The authority said in an event notice recently filed with the Municipal Securities Rulemaking Board’s EMMA system that the IRS had sent it a “Form 5701 Notice of Proposed Issue” detailing its concerns about the transaction.
The authority issued $37.41 million of tax-exempt revenue bonds in March 1993 and lent the proceeds to Deborah, a tax-exempt nonprofit that owned and operated an acute care hospital on a 49-acre campus in Browns Mills, NJ. The bonds were to be used to renovate and add to the hospital facilities, and acquire and install equipment, fund a debt service reserve fund, and refund some bonds previously issued in March 1978. Only about $19.21 million of the bonds remain outstanding, NJHCFFA.

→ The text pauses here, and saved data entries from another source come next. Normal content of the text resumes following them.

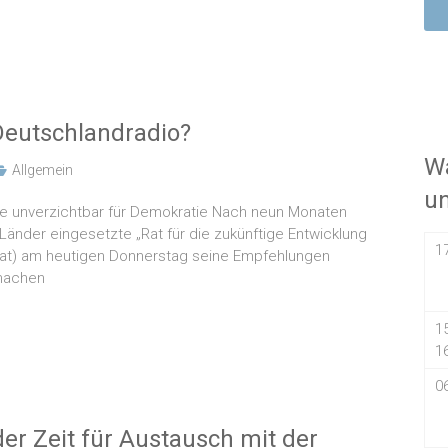
Deutschlandradio?
Wa
Allgemein
u
liche unverzichtbar für Demokratie Nach neun Monaten
änder eingesetzte „Rat für die zukünftige Entwicklung
1
srat) am heutigen Donnerstag seine Empfehlungen
 machen
1
1
0
r Zeit für Austausch mit der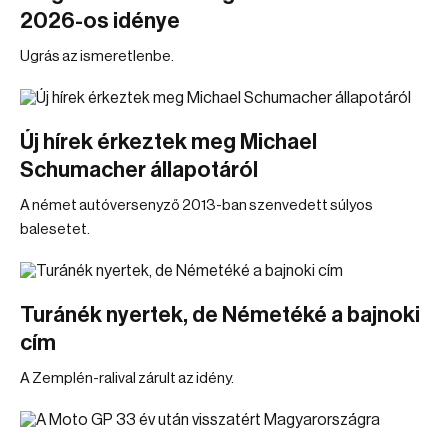
2026-os idénye
Ugrás az ismeretlenbe.
Új hírek érkeztek meg Michael
Schumacher állapotáról
A német autóversenyző 2013-ban szenvedett súlyos
balesetet.
Turánék nyertek, de Németéké a bajnoki
cím
A Zemplén-ralival zárult az idény.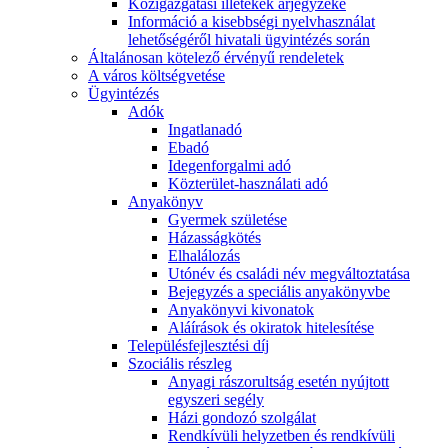
Közigazgatási illetékek árjegyzéke
Információ a kisebbségi nyelvhasználat
lehetőségéről hivatali ügyintézés során
Általánosan kötelező érvényű rendeletek
A város költségvetése
Ügyintézés
Adók
Ingatlanadó
Ebadó
Idegenforgalmi adó
Közterület-használati adó
Anyakönyv
Gyermek születése
Házasságkötés
Elhalálozás
Utónév és családi név megváltoztatása
Bejegyzés a speciális anyakönyvbe
Anyakönyvi kivonatok
Aláírások és okiratok hitelesítése
Településfejlesztési díj
Szociális részleg
Anyagi rászorultság esetén nyújtott
egyszeri segély
Házi gondozó szolgálat
Rendkívüli helyzetben és rendkívüli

Representatives of the issuer declined to comment. But sources said the borrower may have entered into a total return swap at a later date. At the end of a TRS, a payment is made based on the value of the bonds at that time.
The IRS seems to be suggesting that the swap modified the terms of the bonds so that they were considered to be reissued as taxable bonds. If Deborah entered into the swap and the bonds were reissued, they would be taxable because Deborah cannot issue tax-exempt bonds, one source said. It is only a borrower.
The IRS also suggested the swap may have caused the issuer’s investments to yield more than the bond yield so that the issuer improperly earned arbitrage. If the swap was not a qualified hedge, or integrated, then it could not be taken into account in computing the bond yield and the investment yield could have been higher than the bond yield, sources said. Typically, for a hedge to be qualified it must reduce interest rate risk and it may be hard to show a TRS was a qualified hedge, they said.
NJHCFFA said in its notice: “The subject of the Notice of Proposed Issue relates to certain post-issuance transactions specific to the bonds, including a ‘total return swap.’ The IRS contends ... that the ‘transactions amounted to an amendment to the terms of the bonds, without approval of any governmental entity authorized to approve the terms of tax-exempt obligations, resulting in the ‘reissuance’ of taxable bonds. The transactions also utilized an abusive arbitrage device effectively modifying the yield on the bonds and creating additional arbitrage investment opportunities for the borrower.”
The authority said it disagrees with the IRS' tentative conclusions and will cooperate with the issuer in preparing a response.
McCarter & English LLP appears to be handling the dispute for the issuer, but declined comment.